Believing the Impossible
Dr. Ray PritchardDr. Ray Pritchard's Weblog
- 2012 Dec 14
“’I am the Lord’s servant,’ Mary answered. ‘May your word to me be fulfilled.’ Then the angel left her” (Luke 1:38).
Let’s not underestimate what it cost Mary to say Yes to God. From that moment on, she faced the incredulity of her friends (“Oh Mary, how could expect us to believe such a bizarre story?”), the scurrilous gossip of the neighborhood and the whispers of promiscuity that have lasted 2,000 years.
Mary knew-or would soon realize-that saying Yes to God meant misunderstanding and public shame. Gone was her pure reputation and with it her dreams of a quiet, happy life in Nazareth. In the future her life would many times be happy, but it would never again be quiet.
Since we know the end of the story, we may tend to overlook the possibility of divorce. But Mary had no way of knowing how Joseph would respond to her pregnancy. Would he blow his top and walk out on her? Would he humiliate her publicly? Would he divorce her?

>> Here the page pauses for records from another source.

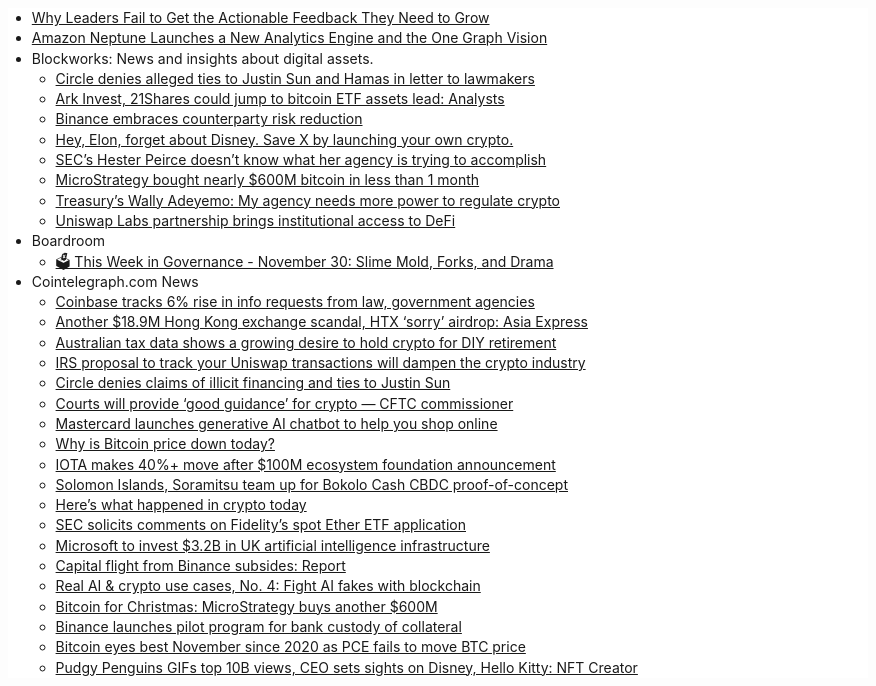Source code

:   - [Why Leaders Fail to Get the Actionable Feedback They Need to Grow](https://hackernoon.com/why-leaders-fail-to-get-the-actionable-feedback-they-need-to-grow?source=rss)
  - [Amazon Neptune Launches a New Analytics Engine and the One Graph Vision](https://hackernoon.com/amazon-neptune-launches-a-new-analytics-engine-and-the-one-graph-vision?source=rss)
- Blockworks: News and insights about digital assets.
  - [Circle denies alleged ties to Justin Sun and Hamas in letter to lawmakers](https://blockworks.co/news/circle-denies-justin-sun-link-allegations)
  - [Ark Invest, 21Shares could jump to bitcoin ETF assets lead: Analysts](https://blockworks.co/news/ark-invest-21shares-gain-edge-bitcoin-etfs)
  - [Binance embraces counterparty risk reduction](https://blockworks.co/news/binance-introduces-counterparty-risk-banking)
  - [Hey, Elon, forget about Disney. Save X by launching your own crypto.](https://blockworks.co/news/elon-musk-disney-twitter-x-crypto)
  - [SEC’s Hester Peirce doesn’t know what her agency is trying to accomplish](https://blockworks.co/news/hester-peirce-sec-endgame)
  - [MicroStrategy bought nearly $600M bitcoin in less than 1 month](https://blockworks.co/news/microstrategy-buys-bitcoin)
  - [Treasury’s Wally Adeyemo: My agency needs more power to regulate crypto](https://blockworks.co/news/us-treasury-expanded-crypto-oversight)
  - [Uniswap Labs partnership brings institutional access to DeFi](https://blockworks.co/news/uniswap-labs-partnership-institutional-defi)
- Boardroom
  - [🗳 This Week in Governance - November 30: Slime Mold, Forks, and Drama](https://governance.substack.com/p/this-week-in-governance-november-7dd)
- Cointelegraph.com News
  - [Coinbase tracks 6% rise in info requests from law, government agencies](https://cointelegraph.com/news/coinbase-crypto-exchange-rise-information-requests-law-government)
  - [Another $18.9M Hong Kong exchange scandal, HTX ‘sorry’ airdrop: Asia Express](https://cointelegraph.com/magazine/another-hong-kong-exchange-scandal-htx-sorry-airdrop-asia-express/)
  - [Australian tax data shows a growing desire to hold crypto for DIY retirement](https://cointelegraph.com/news/australia-self-managed-retirement-funds-increase-crypto-holdings)
  - [IRS proposal to track your Uniswap transactions will dampen the crypto industry](https://cointelegraph.com/news/irs-proposal-track-your-wallet-will-put-damper-crypto-industry)
  - [Circle denies claims of illicit financing and ties to Justin Sun](https://cointelegraph.com/news/circle-denies-claims-illicit-financing-ties-justin-sun)
  - [Courts will provide ‘good guidance’ for crypto — CFTC commissioner](https://cointelegraph.com/news/courts-guidance-crypto-cftc-commissioner)
  - [Mastercard launches generative AI chatbot to help you shop online](https://cointelegraph.com/news/mastercard-launches-generative-ai-chatbot-artificial-intelligence-shop-online)
  - [Why is Bitcoin price down today?](https://cointelegraph.com/news/why-is-bitcoin-price-down-today)
  - [IOTA makes 40%+ move after $100M ecosystem foundation announcement](https://cointelegraph.com/news/iota-makes-40-move-after-100m-ecosystem-foundation-announcement)
  - [Solomon Islands, Soramitsu team up for Bokolo Cash CBDC proof-of-concept](https://cointelegraph.com/news/solomon-islands-soramitsu-bokolo-cash-cbdc-proof-of-concept)
  - [Here’s what happened in crypto today](https://cointelegraph.com/news/what-happened-in-crypto-today)
  - [SEC solicits comments on Fidelity’s spot Ether ETF application](https://cointelegraph.com/news/sec-comments-fidelity-spot-ether-etf)
  - [Microsoft to invest $3.2B in UK artificial intelligence infrastructure](https://cointelegraph.com/news/microsoft-invest-3-2-billion-uk-artificial-intelligence-infrastructure-europe)
  - [Capital flight from Binance subsides: Report](https://cointelegraph.com/news/capital-flight-binance-subsidies-report)
  - [Real AI &amp; crypto use cases, No. 4: Fight AI fakes with blockchain](https://cointelegraph.com/magazine/real-ai-use-cases-crypto-fighting-fakes-trusted-content/)
  - [Bitcoin for Christmas: MicroStrategy buys another $600M](https://cointelegraph.com/news/microstrategy-buys-600m-bitcoin)
  - [Binance launches pilot program for bank custody of collateral](https://cointelegraph.com/news/binance-launches-pilot-program-bank-custody-collateral)
  - [Bitcoin eyes best November since 2020 as PCE fails to move BTC price](https://cointelegraph.com/news/bitcoin-price-best-november-since-2020-pce-btc)
  - [Pudgy Penguins GIFs top 10B views, CEO sets sights on Disney, Hello Kitty: NFT Creator](https://cointelegraph.com/magazine/pudgy-penguins-ceo-praise-actually-pretty-sad-nft-creator/)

As it turned out, Mary had every reason to worry about Joseph. He didn’t blow his top or try to humiliate her, but he did intend to divorce her. Only an angel’s intervention kept that from happening.

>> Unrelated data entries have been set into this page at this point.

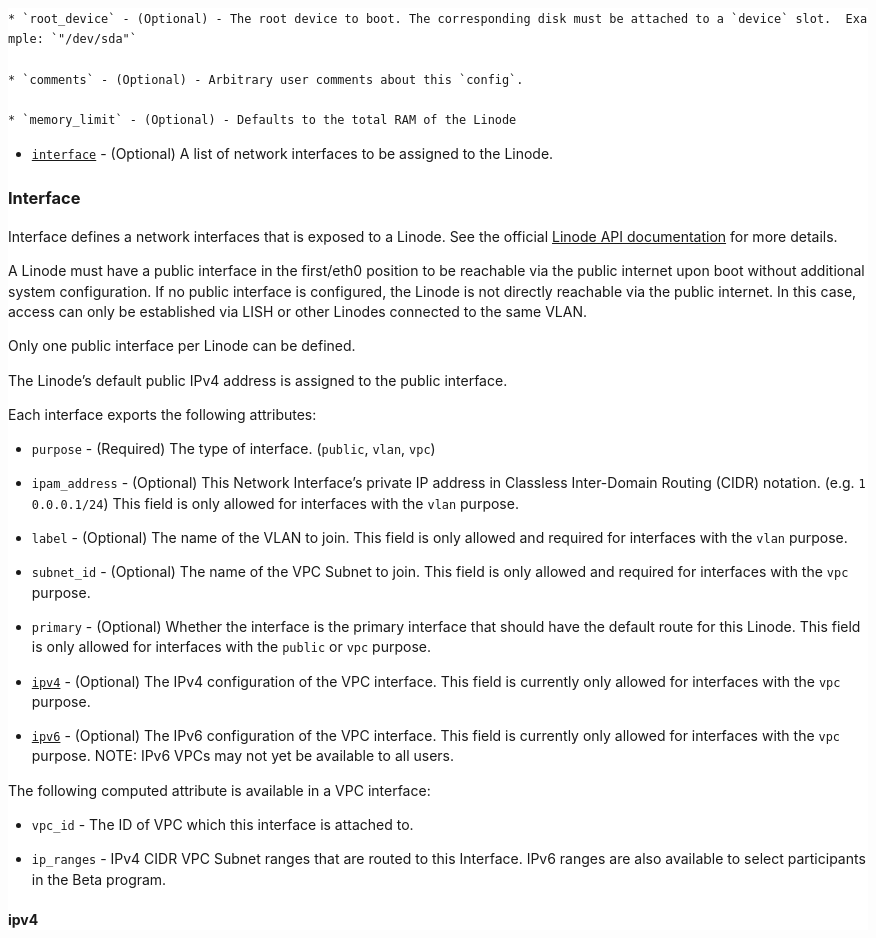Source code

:     * `root_device` - (Optional) - The root device to boot. The corresponding disk must be attached to a `device` slot.  Example: `"/dev/sda"`

    * `comments` - (Optional) - Arbitrary user comments about this `config`.

    * `memory_limit` - (Optional) - Defaults to the total RAM of the Linode

  * [`interface`](#interface) - (Optional) A list of network interfaces to be assigned to the Linode.

### Interface

Interface defines a network interfaces that is exposed to a Linode. See the official [Linode API documentation](https://techdocs.akamai.com/linode-api/reference/post-linode-instance) for more details.

A Linode must have a public interface in the first/eth0 position to be reachable via the public internet
upon boot without additional system configuration. If no public interface is configured, the Linode
is not directly reachable via the public internet. In this case, access can only be established via
LISH or other Linodes connected to the same VLAN.

Only one public interface per Linode can be defined.

The Linode’s default public IPv4 address is assigned to the public interface.

Each interface exports the following attributes:

* `purpose` - (Required) The type of interface. (`public`, `vlan`, `vpc`)

* `ipam_address` - (Optional) This Network Interface’s private IP address in Classless Inter-Domain Routing (CIDR) notation. (e.g. `10.0.0.1/24`) This field is only allowed for interfaces with the `vlan` purpose.

* `label` - (Optional) The name of the VLAN to join. This field is only allowed and required for interfaces with the `vlan` purpose.

* `subnet_id` - (Optional) The name of the VPC Subnet to join. This field is only allowed and required for interfaces with the `vpc` purpose.

* `primary` - (Optional) Whether the interface is the primary interface that should have the default route for this Linode. This field is only allowed for interfaces with the `public` or `vpc` purpose.

* [`ipv4`](#ipv4) - (Optional) The IPv4 configuration of the VPC interface. This field is currently only allowed for interfaces with the `vpc` purpose.

* [`ipv6`](#ipv6) - (Optional) The IPv6 configuration of the VPC interface. This field is currently only allowed for interfaces with the `vpc` purpose. NOTE: IPv6 VPCs may not yet be available to all users.

The following computed attribute is available in a VPC interface:

* `vpc_id` - The ID of VPC which this interface is attached to.

* `ip_ranges` - IPv4 CIDR VPC Subnet ranges that are routed to this Interface. IPv6 ranges are also available to select participants in the Beta program.

#### ipv4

That, too, was on Mary’s mind. By saying “Yes’, she risked losing the man she loved. Her whole future was on the line.
All these things were just the beginning. Mary could not know what the future would hold. Before it was all over, she would experience heartache, opposition, slander, confusion, anguish, despair and loneliness. In the end she would face the greatest pain a mother can endure when she watched her son die on the cross (John 19:25).
Mary couldn’t know all those things. Perhaps if she had known, she might not have said “Yes." But it’s just as well that she didn’t. Sometimes we say, “I wish I knew what the future holds for me.” But you really don’t want to know. It’s far better that we don’t know what life will bring us in 10 or 15 years.
Mary didn’t know the full cost of saying “Yes." But having made her decision she never looked back. Those two aspects of her life may be the greatest things we can say about her:
1. She believed God when it seemed to be impossible.
2. She never looked back.
God said, “Are you willing to believe the impossible?"
Mary answered, “Yes I am!"
Without that “Yes”, there would be no Christmas.
Loving Lord, thank you for Mary’s godly example. May I be ready to say Yes when you call me to trust you. Amen.